▶ **Texto para leer**:
##########
La historia de José Gregorio Hernández Cisneros es la de un hombre que supo unir la fe y la razón, la ciencia y la compasión. Nació el 26 de octubre de 1864 en Isnotú, un pequeño pueblo del estado Trujillo, Venezuela, en el seno de una familia sencilla y profundamente creyente. Desde joven mostró una inteligencia brillante y un corazón sensible hacia el sufrimiento ajeno. A los 23 años se graduó con honores de médico en la Universidad Central de Venezuela, y pronto viajó a París para continuar sus estudios. Ello lo llevó a convertirse en pionero de la medicina moderna en su país.
A su regreso, no se conformó con ser un profesional destacado. Se consagró por completo a enseñar, investigar y atender gratuitamente a los más necesitados. Sus pacientes lo llamaban “el médico de los pobres”, porque en su consulta no solo recetaba medicinas, sino también consuelo, oración y esperanza. Quienes lo conocieron recuerdan que su trato con los enfermos era profundamente humano, y que muchas veces él mismo costeaba los tratamientos de quienes no podían pagar.
Una vida guiada por la fe
Aunque su vocación era la medicina, José Gregorio siempre sintió una profunda atracción por la vida religiosa. En dos ocasiones intentó ingresar a comunidades monásticas —primero en Italia y luego en Colombia—, pero su frágil salud lo obligó a regresar a Venezuela. Comprendió entonces que su misión era servir a Dios en el mundo, siendo un testimonio de santidad en la vida laical.
Su fe no se limitaba a los templos. Era un hombre de oración constante, de misa diaria, de devoción al Sagrado Corazón de Jesús y a la Virgen María. Vivía con humildad, austeridad y una confianza absoluta en la Providencia. Los estudiantes lo recuerdan como un profesor exigente pero bondadoso, siempre dispuesto a ayudar y a enseñar que la medicina, sin caridad, pierde su alma.
El médico que se convirtió en leyenda
El 29 de junio de 1919, mientras cruzaba una calle de Caracas para llevar medicamentos a un enfermo, fue atropellado por un automóvil, hecho que le causó la muerte a la temprana edad de 54 años. La noticia de su fallecimiento conmovió al país entero, que lloró esa pérdida con profundo dolor.
La gente comenzó a visitarlo en su tumba, a pedirle favores y a agradecerle milagros. Su figura, sencilla y bondadosa, se transformó con los años en símbolo de fe, consuelo y esperanza para millones de venezolanos.
##########
▶ **Datos proporcionados**:

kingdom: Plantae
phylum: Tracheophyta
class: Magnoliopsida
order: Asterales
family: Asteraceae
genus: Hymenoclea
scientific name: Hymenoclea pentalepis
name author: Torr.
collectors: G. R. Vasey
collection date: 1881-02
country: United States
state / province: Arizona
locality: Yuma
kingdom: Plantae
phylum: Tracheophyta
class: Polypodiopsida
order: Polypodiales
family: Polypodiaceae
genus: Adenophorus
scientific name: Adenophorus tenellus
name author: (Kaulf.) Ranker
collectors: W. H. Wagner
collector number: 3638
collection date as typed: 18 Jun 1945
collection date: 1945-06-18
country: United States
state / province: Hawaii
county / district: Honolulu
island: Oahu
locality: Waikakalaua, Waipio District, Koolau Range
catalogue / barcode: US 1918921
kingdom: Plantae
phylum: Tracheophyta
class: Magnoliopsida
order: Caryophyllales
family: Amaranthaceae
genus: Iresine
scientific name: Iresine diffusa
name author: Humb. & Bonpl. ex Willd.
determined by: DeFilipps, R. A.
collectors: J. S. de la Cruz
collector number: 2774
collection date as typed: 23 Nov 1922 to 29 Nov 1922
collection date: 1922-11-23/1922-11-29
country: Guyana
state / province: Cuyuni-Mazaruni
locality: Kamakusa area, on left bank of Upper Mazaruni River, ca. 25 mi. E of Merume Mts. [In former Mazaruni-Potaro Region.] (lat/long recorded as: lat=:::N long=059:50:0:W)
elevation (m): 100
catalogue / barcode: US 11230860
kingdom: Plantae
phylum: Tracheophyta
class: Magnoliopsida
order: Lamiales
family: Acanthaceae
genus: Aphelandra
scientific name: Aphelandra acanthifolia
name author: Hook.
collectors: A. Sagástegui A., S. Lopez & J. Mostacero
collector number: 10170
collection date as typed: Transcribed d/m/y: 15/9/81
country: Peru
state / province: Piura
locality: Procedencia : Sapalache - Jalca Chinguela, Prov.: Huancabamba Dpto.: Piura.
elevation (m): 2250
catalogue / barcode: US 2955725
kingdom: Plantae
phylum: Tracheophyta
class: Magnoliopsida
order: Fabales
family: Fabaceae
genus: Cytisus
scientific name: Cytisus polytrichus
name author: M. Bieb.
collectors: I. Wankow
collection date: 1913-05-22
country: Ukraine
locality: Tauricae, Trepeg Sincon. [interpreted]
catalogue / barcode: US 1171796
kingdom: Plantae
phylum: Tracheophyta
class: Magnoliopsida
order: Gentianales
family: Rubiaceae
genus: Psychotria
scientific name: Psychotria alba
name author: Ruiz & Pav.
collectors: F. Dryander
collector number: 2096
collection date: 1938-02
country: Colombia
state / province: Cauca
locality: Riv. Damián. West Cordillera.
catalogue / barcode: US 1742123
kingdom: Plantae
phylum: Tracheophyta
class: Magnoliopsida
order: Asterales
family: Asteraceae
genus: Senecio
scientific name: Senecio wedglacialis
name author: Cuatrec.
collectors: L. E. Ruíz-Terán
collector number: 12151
##########
▶ **Tareas del ejercicio**:
1. Responda estas preguntas sobre el texto acerca de José Gregorio Hernández:
(a) ¿En qué pueblo nació?
(b) ¿En qué dos países intentó ingresar a comunidades monásticas?
(c) ¿En qué fecha murió?
2. Continúe el texto sobre José Gregorio Hernández a partir de su última oración.

▶ **Lista de respuestas**:
1.
(a) En Isnotú, un pequeño pueblo del estado Trujillo, Venezuela.
(b) Primero en Italia y luego en Colombia.
(c) El 29 de junio de 1919.

2.
Las historias de sanaciones atribuidas a su intercesión se multiplicaron, y su imagen —con su sombrero, su bigote y su mirada de hombre bonachón— empezó a ocupar altares domésticos, hospitales, capillas y hogares de toda América Latina. En 2021 fue beatificado por el papa Francisco, y en octubre de 2025 —en el mes del 161er aniversario de su nacimiento— con el acto de canonización oficial, la Iglesia Católica desde El Vaticano reafirma lo que su pueblo ya sabía desde hace más de un siglo: que José Gregorio Hernández era un santo.
Médico del corazón del pueblo
San José Gregorio Hernández no fue obispo ni sacerdote; fue un laico que vivió el Evangelio en su profesión y en su trato con los demás. Por eso, su ejemplo es especialmente significativo para los creyentes que buscan servir a Dios en medio de la vida cotidiana. Representa la santidad del hombre común, del médico, del profesor, del padre de familia, del trabajador que convierte cada día en una ofrenda de amor.
En Venezuela su devoción sigue viva en todos los rincones: en los hospitales donde los médicos invocan su nombre antes de una cirugía, en los hogares donde se le reza por los enfermos, y en las procesiones donde miles de fieles levantan su retrato con gratitud. También en República Dominicana y en muchos países de la región, su figura se ha extendido como un puente espiritual entre los pueblos latinoamericanos, recordando que la fe compartida une más allá de fronteras y lenguas.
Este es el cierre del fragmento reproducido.